This article was written by Andrew Meyendorff and originally appeared on the Snowflake Blog here: https://www.snowflake.com/blog/how-infutor-uses-the-placekey-external-function-to-extend-the-power-of-snowflake/
The Snowflake Data Cloud provides the unique ability for anyone to join their own data sets with thousands of live third-party data sets near-instantly, securely, and without moving data. Businesses operating in the Data Cloud gain a huge advantage over their competitors who are stuck in data silos and struggling with stale data sets downloaded from their legacy data providers weeks, months, or years ago.
Consider how it would change your business if you could instantly analyze or enrich your own data with any other live data set you can imagine.
For example, location intelligence is a quickly growing segment in the world of analytics, and there is certainly no shortage of providers with interesting location data, including companies like SafeGraph. Partnering with these providers enables you to add a new dimension to your business’s analytics. However, location data such as coordinates and addresses from different sources can have minor differences despite referring to the same place. Placekey, a third-party address matching and entity resolution API service, solves this challenge by encoding the coordinates and other characteristics of a location into a single identifier. This gives you a simple and effective way to join location data sets together regardless of their source. Best of all, the Placekey API is free, so you can easily use it to enrich your own data or data you get from elsewhere.

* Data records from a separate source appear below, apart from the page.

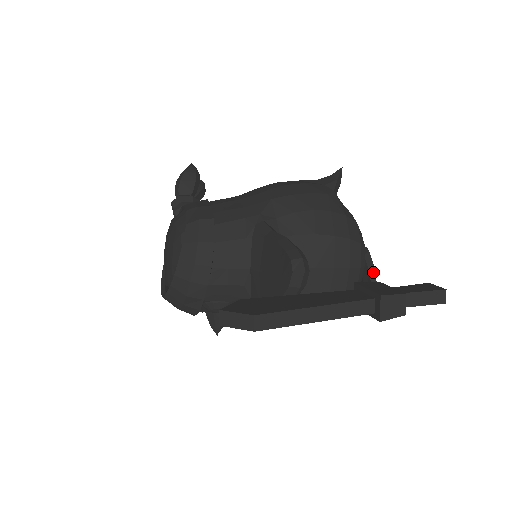
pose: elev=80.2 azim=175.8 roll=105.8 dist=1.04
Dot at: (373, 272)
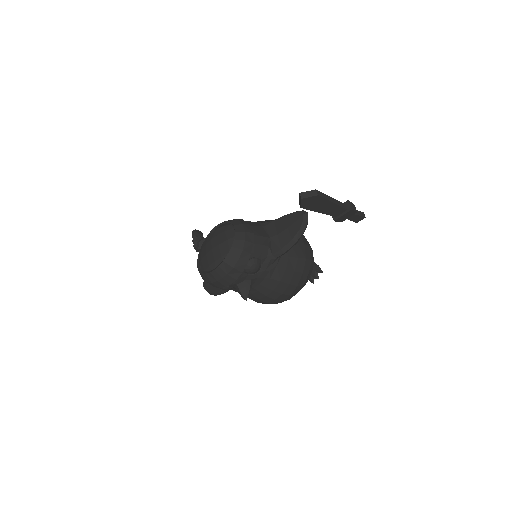
Dot at: (314, 263)
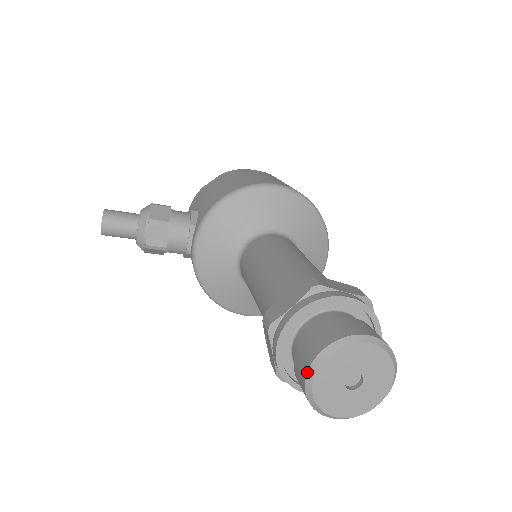
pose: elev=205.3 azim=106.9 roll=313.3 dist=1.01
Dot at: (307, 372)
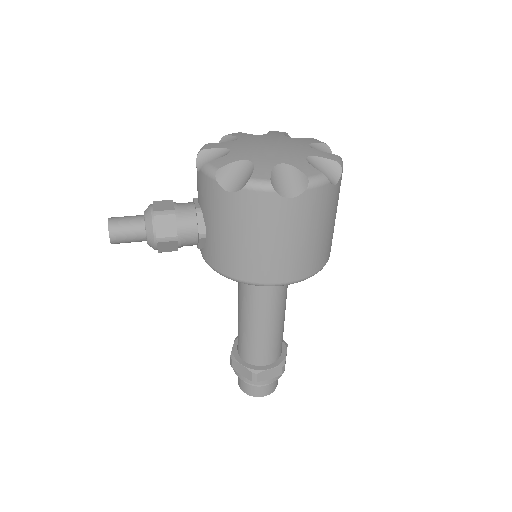
Dot at: (239, 385)
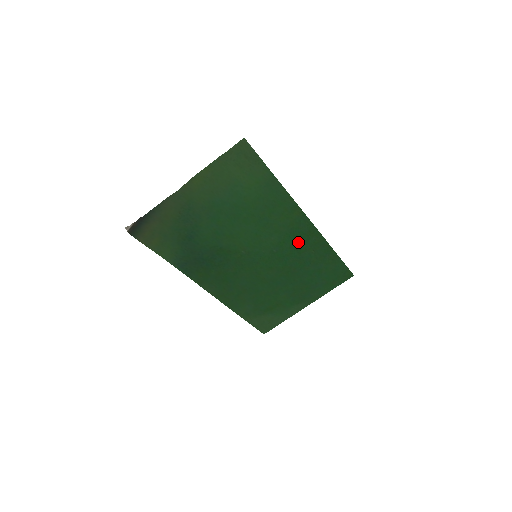
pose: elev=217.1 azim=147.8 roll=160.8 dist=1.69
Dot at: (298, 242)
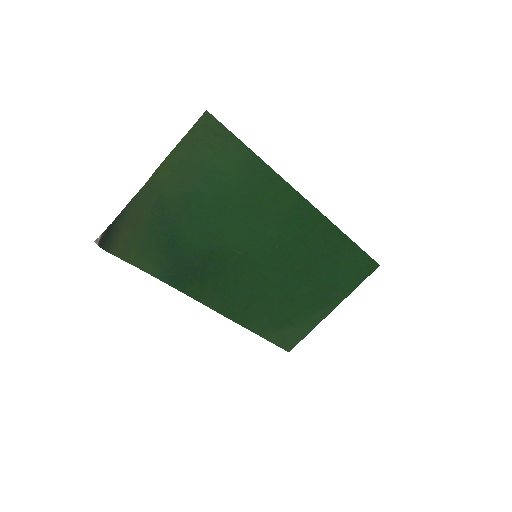
Dot at: (302, 232)
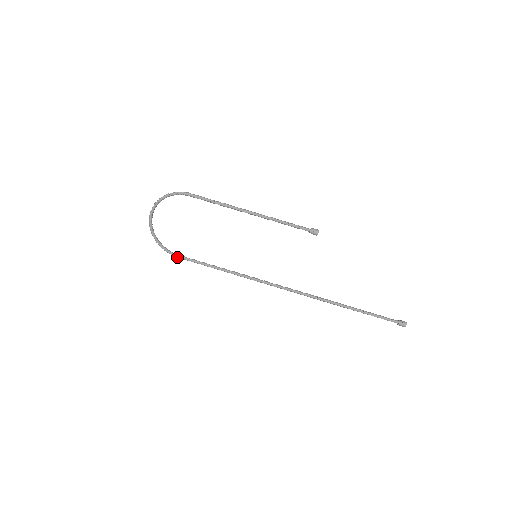
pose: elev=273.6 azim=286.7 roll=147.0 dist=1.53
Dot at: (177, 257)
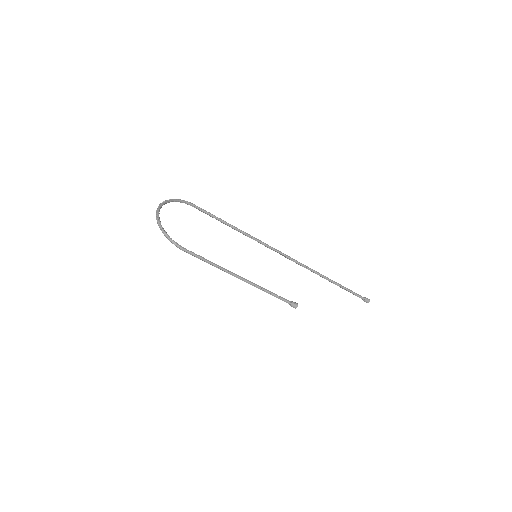
Dot at: (194, 205)
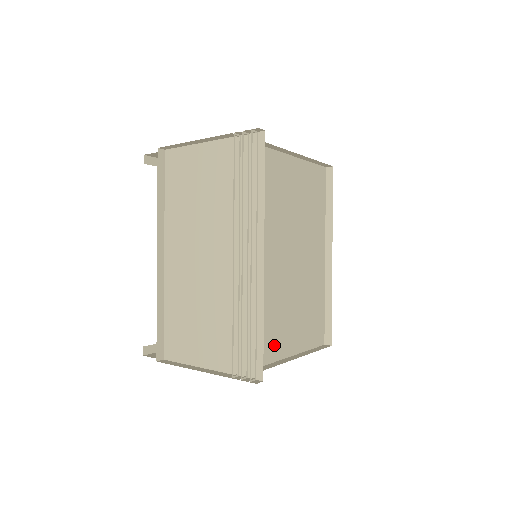
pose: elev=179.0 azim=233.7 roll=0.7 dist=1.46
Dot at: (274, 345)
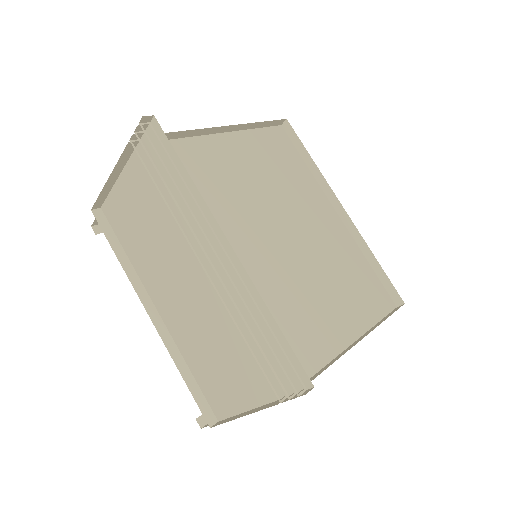
Dot at: (323, 338)
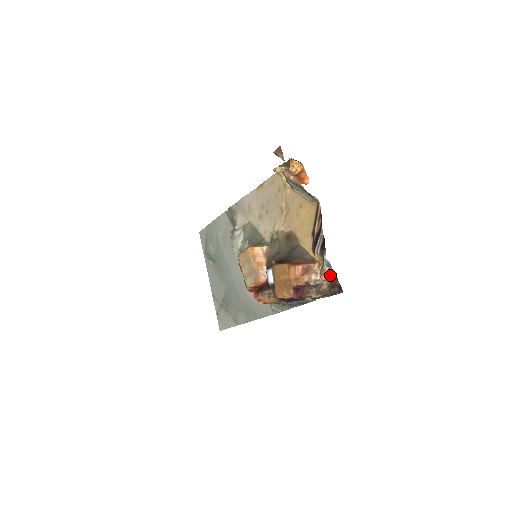
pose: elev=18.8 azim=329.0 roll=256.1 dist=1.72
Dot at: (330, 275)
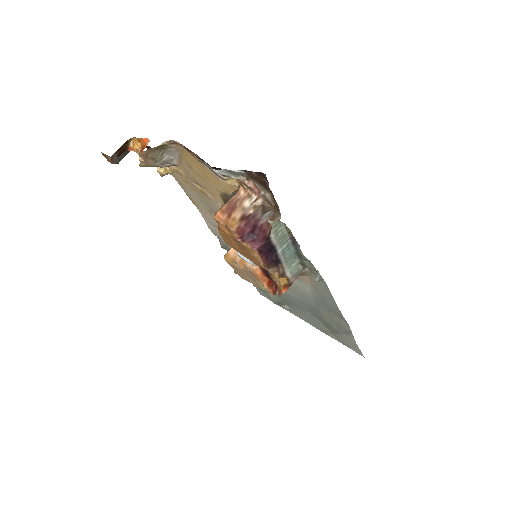
Dot at: (248, 179)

Snowflake recently enhanced its platform’s flexibility with the introduction of the External Functions feature, which allows you to securely call third-party applications and custom code from within Snowflake. This feature simplifies accessing API services such as geocoders, your own machine learning models, and complex code that can be written in any language. External Functions allows you to simplify your data pipelines by eliminating the need to export and reimport data when using third-party services.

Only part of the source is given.